RECORDED DATA =>
-*-*-

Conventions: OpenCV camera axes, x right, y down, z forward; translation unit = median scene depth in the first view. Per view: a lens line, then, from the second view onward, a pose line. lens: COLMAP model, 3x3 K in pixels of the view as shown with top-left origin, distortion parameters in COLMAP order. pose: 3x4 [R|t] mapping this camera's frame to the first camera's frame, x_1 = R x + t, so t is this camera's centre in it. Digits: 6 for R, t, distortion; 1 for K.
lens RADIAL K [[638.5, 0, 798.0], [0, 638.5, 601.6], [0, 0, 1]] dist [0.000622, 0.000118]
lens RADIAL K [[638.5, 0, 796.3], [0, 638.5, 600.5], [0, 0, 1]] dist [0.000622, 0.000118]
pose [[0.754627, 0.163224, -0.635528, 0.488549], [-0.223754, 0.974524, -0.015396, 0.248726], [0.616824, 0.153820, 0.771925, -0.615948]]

-*-*-

Please copy out the material above line by line, with every character unchanged.

YOUR RESPONSE =>
Conventions: OpenCV camera axes, x right, y down, z forward; translation unit = median scene depth in the first view. Per view: a lens line, then, from the second view onward, a pose line. lens: COLMAP model, 3x3 K in pixels of the view as shown with top-left origin, distortion parameters in COLMAP order. pose: 3x4 [R|t] mapping this camera's frame to the first camera's frame, x_1 = R x + t, so t is this camera's centre in it. Digits: 6 for R, t, distortion; 1 for K.
lens RADIAL K [[638.5, 0, 798.0], [0, 638.5, 601.6], [0, 0, 1]] dist [0.000622, 0.000118]
lens RADIAL K [[638.5, 0, 796.3], [0, 638.5, 600.5], [0, 0, 1]] dist [0.000622, 0.000118]
pose [[0.754627, 0.163224, -0.635528, 0.488549], [-0.223754, 0.974524, -0.015396, 0.248726], [0.616824, 0.153820, 0.771925, -0.615948]]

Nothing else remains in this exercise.